Удивительная его моложавость даже пугала. «Вы что, секрет какой открыли или душу, как Фауст, продали?» — спрашивали у него в шутку. Он, впрочем, шуток не понимал или не хотел понимать — отмалчивался.
Когда я с ним познакомился, его уже не спрашивали: отучил. Бледный, белокурый, с римским профилем, как на древних монетах, он напоминал скорее скандинава, чем русского. Но нерусской его фамилии сопутствовало чисто русское имя и отчество — Николай Ильич.
Как-то сотрудник из отдела кадров поведал мне секрет этого интернационального «винегрета».
— Так ведь это же все липа. И Мерль, и Николай Ильич. Его на фронте подобрали контуженным не то в сорок третьем, не то в сорок четвертом году. Ни слова не мог ни по-русски, ни по-немецки. Только жестами объяснялся да бубнил: «Ник… мерль, ник… мерль». Сначала думали, что это сбитый французский летчик из эскадрильи «Нормандия — Неман». Так она в этих местах не летала. Ну и записали: фамилия Мерль, имя полностью Николай, а отчество у сержанта взяли, который его подобрал. Вместо отца, значит.
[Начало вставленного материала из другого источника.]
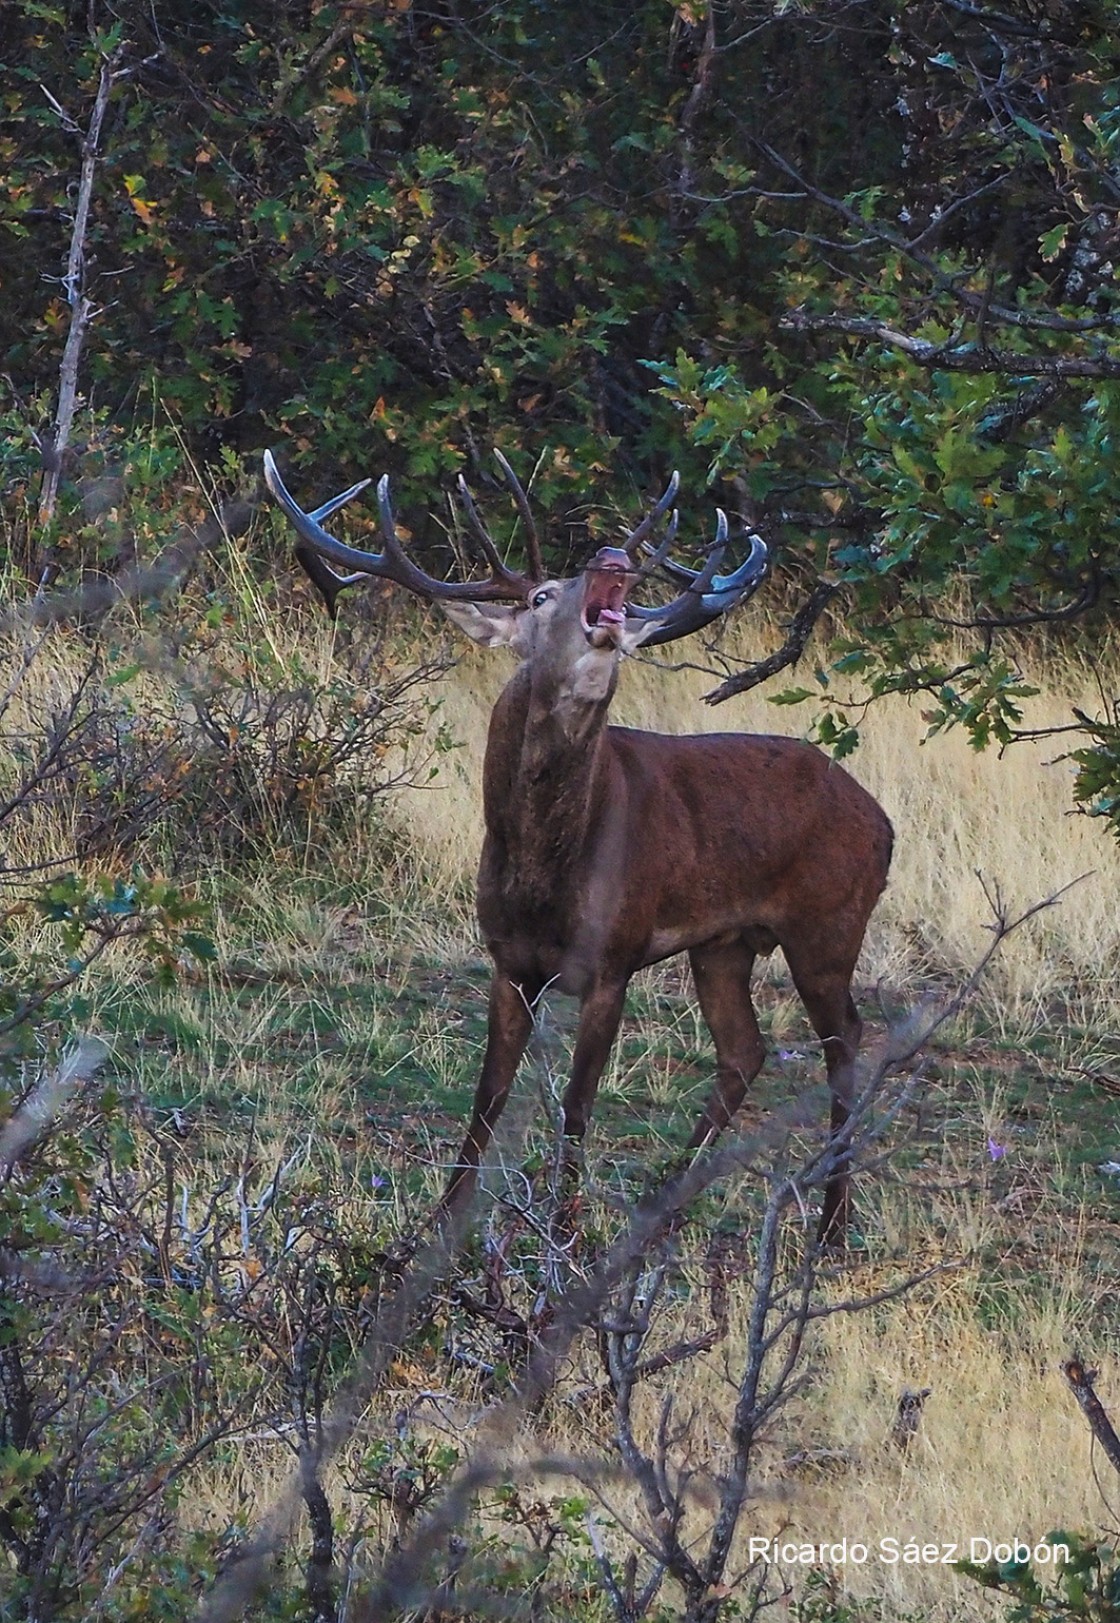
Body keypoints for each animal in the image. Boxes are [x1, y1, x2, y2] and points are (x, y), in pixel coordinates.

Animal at [261, 447, 889, 1239]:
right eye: (540, 596)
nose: (613, 559)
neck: (542, 872)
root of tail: (884, 823)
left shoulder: (613, 957)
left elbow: (577, 1104)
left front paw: (562, 1232)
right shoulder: (508, 958)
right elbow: (487, 1096)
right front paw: (438, 1225)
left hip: (828, 925)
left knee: (847, 1045)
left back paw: (831, 1224)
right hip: (725, 942)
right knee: (743, 1049)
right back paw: (662, 1201)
— Можно было родных разыскать.
— В войну?
— Ну, после.
— Разыскивали. Фотографии рассылали — никто не откликнулся.
— Так у него же память феноменальная.
— Смотря на что. Прошлое начисто забыл — и дома, и город. Даже языку наново переучивался. Правда, за неделю, говорят, выучился. За год среднюю и высшую школу одолел, а из клиники выписался — сразу докторская;
— Почему из клиники?
— Под наблюдением находился. Его вся столичная медицина обследовала. Не может, мол, человек с такой памятью прошлое забыть. Нельзя за два года от букваря к докторской диссертации подняться. Оказалось, что можно. Контузия изменила функции мозга, так в клинической характеристике и записано. Что-то вроде сдвига или смещения молекулярных не то ходов, не то кодов. Наизусть не помню — у Мерля спроси.
Я и спросил. Осторожно, по касательной.
— Эта аномалия у вас с детства?
Мерль ответил тоже по касательной:
— Детство мое началось в двадцать семь или тридцать лет в дивизионном полевом госпитале.
— Неужели контузия могла так повлиять на запоминающую способность мозговых клеток?
Он усмехнулся:
— Этим долго интересовались нейрофизиологи. И наши, и зарубежные. Но, к сожалению, еще нет приборов, которые позволили бы наблюдать молекулярные процессы в нервных клетках. Кроме того, учтите: особенности той взрывной волны, которая родила на свет Николая Мерля, экспериментально не проверялись.
Такими разговорами он удостаивал только меня. Так случилось, что в первые годы своего пребывания в Академгородке я ни с кем по-настоящему не дружил и, застенчивый с детства, избегал девушек.
— Почему вы не влюбляетесь, Волохов? — как-то спросил он меня. — Всегда один…
— А вы?
— Я старик.
— Кокетничаете, профессор. Вы знаете, что Инна к вам неравнодушна.
— Как и все в группе. Я могу внушать любое чувство, кроме равнодушия.
— Я не в этом смысле, профессор.
— А я в любом. Жизнь слишком коротка, чтобы тратить ее на прелести семейного счастья. Если ваша Прекрасная дама — наука, никогда не подымайте стальной решетки с лица, Волохов!
Коридорный разговор этот неожиданно был продолжен у него на квартире, когда я принес ему на суд один из математических «кунштюков», которые так не любил Давиденко.
— Входите, Волохов, — сказал Мерль. — Не раздевайтесь — у меня с утра открыты окна. В квартире мороз.
Я поежился.
— Как вы работаете в таком холодище?
— Я смог бы работать и на улице. Только без ветра. Снежный человек, — скривил губы в бледном подобии улыбки Мерль. Он никогда не смеялся.
Мне стало неловко.
— Я серьезно, Николай Ильич. Мы мерзнем, а вы нет.
— Вероятно, причуды все той же взрывной волны. Ослабленная реакция кожных покровов… Что у вас?
Я протянул ему мой «кунштюк». Он поглядел, подумал и отложил в сторону. Это означало: до завтра. Но мне не хотелось уходить.
— Когда вы сказали о стальной решетке, профессор, вы имели в виду долг ученого?
— И это. Верность призванию. Фанатическая, да-да, именно фанатическая самоотдача делу, которому служишь!
«Прописи», — подумал я.
— Прописи? — вдруг переспросил он.
Меня даже шатнуло от неожиданности — ведь я не произносил этого вслух.